Frequently Asked Questions
- Lean body mass (LBM) is a better basis than total bodyweight for calculating protein needs and calorie requirements — particularly for people with above-average or below-average body fat percentages. A person weighing 100kg with 40% body fat has 60kg of lean mass. Calculating protein at 2.0g/kg of LBM (120g/day) is more appropriate than 2.0g/kg of total bodyweight (200g/day) for this individual.
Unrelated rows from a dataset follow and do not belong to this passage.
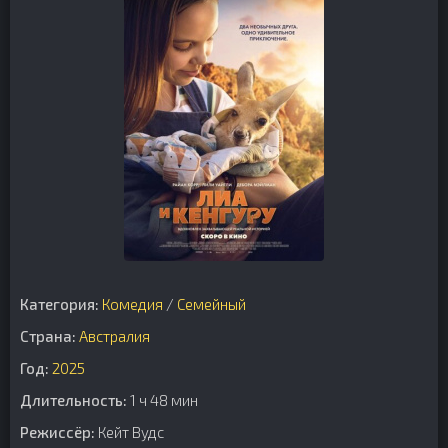
Категория:
Комедия
/
Семейный
Страна:
Австралия
Год:
2025
Длительность:
1 ч 48 мин
Режиссёр:
Кейт Вудс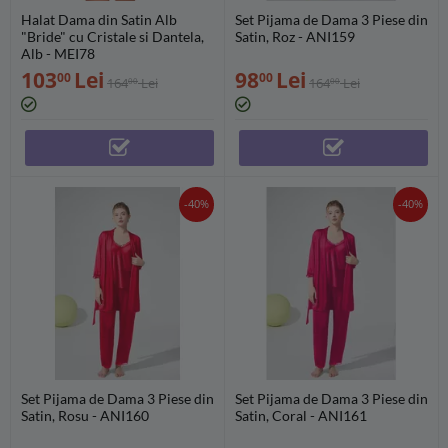
Halat Dama din Satin Alb
Set Pijama de Dama 3 Piese din
"Bride" cu Cristale si Dantela,
Satin, Roz - ANI159
Alb - MEI78
103
Lei
98
Lei
00
00
164
Lei
164
Lei
00
00
-40%
-40%
Set Pijama de Dama 3 Piese din
Set Pijama de Dama 3 Piese din
Satin, Rosu - ANI160
Satin, Coral - ANI161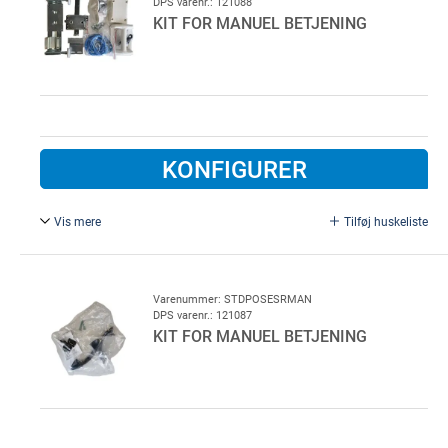
DPS varenr.: 121088
KIT FOR MANUEL BETJENING
KONFIGURER
Vis mere
Tilføj huskeliste
Greb og lås, inkl. cylinder.
Varenummer: STDPOSESRMAN
DPS varenr.: 121087
KIT FOR MANUEL BETJENING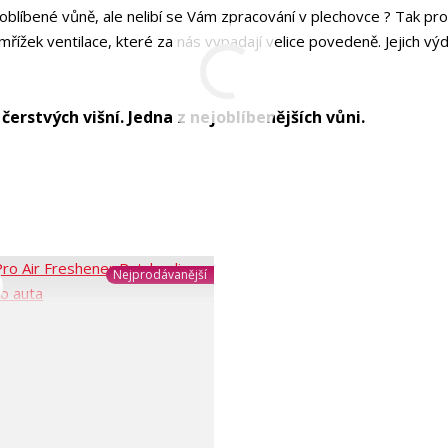
oblíbené vůně, ale nelibí se Vám zpracování v plechovce ? Tak pr
ížek ventilace, které za nás vypadají velice povedeně. Jejich vý
 čerstvých višní. Jedna z nejoblíbenějších vůni.
Nejprodávanější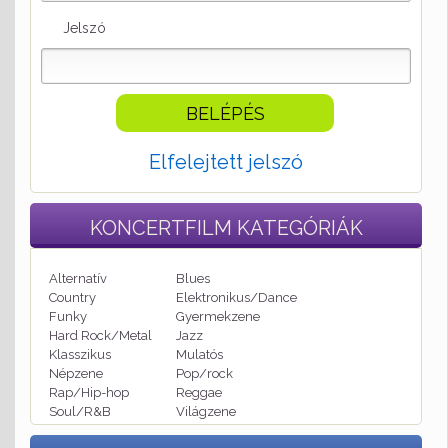
Jelszó
Elfelejtett jelszó
KONCERTFILM
KATEGÓRIÁK
Alternatív
Blues
Country
Elektronikus/Dance
Funky
Gyermekzene
Hard Rock/Metal
Jazz
Klasszikus
Mulatós
Népzene
Pop/rock
Rap/Hip-hop
Reggae
Soul/R&B
Világzene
For TDEE calculation, the Katch-McArdle formula uses LBM directly: BMR = 370 + (21.6 × LBM in kg), producing more accurate results for high or low body fat individuals than height/weight-based formulas.
- Technically, lean body mass (LBM) includes a small amount of essential fat (approximately 3% of bodyweight in men, 8–12% in women) located in the bone marrow, brain, nerve tissue, and organs. Fat-free mass (FFM) excludes all fat. In practice, many sources use the terms interchangeably, and the difference is clinically insignificant for nutritional planning purposes. DEXA scan reports typically provide both fat mass and lean mass (which may or may not include essential fat depending on the software) — check your scan report's specific definitions.
- The most practical method for home tracking: use the US Navy circumference-based body fat estimate monthly and calculate LBM from (total weight × (1 − body fat %)). Track both total weight and LBM on the same graph. During a muscle-building phase, you want total weight increasing and LBM increasing — ideally LBM increasing faster than total weight. During a fat loss phase, you want total weight decreasing and LBM stable or declining only slightly (under 20% of total weight loss should come from lean mass to indicate good muscle preservation).
- Yes, but with important conditions. Body recomposition (simultaneous fat loss and muscle gain) occurs most readily in: beginners to resistance training (the 'newbie gains' period of 6–12 months); people returning after a training break (muscle memory effect); and individuals with high body fat (over 25% in men, 35% in women) who can fuel muscle synthesis from stored fat. For intermediate and advanced lifters, recomposition is much slower than dedicated bulk or cut phases. The conditions required: adequate protein (2.0–2.4g/kg), a small calorie deficit or maintenance calories, and consistent progressive overload resistance training.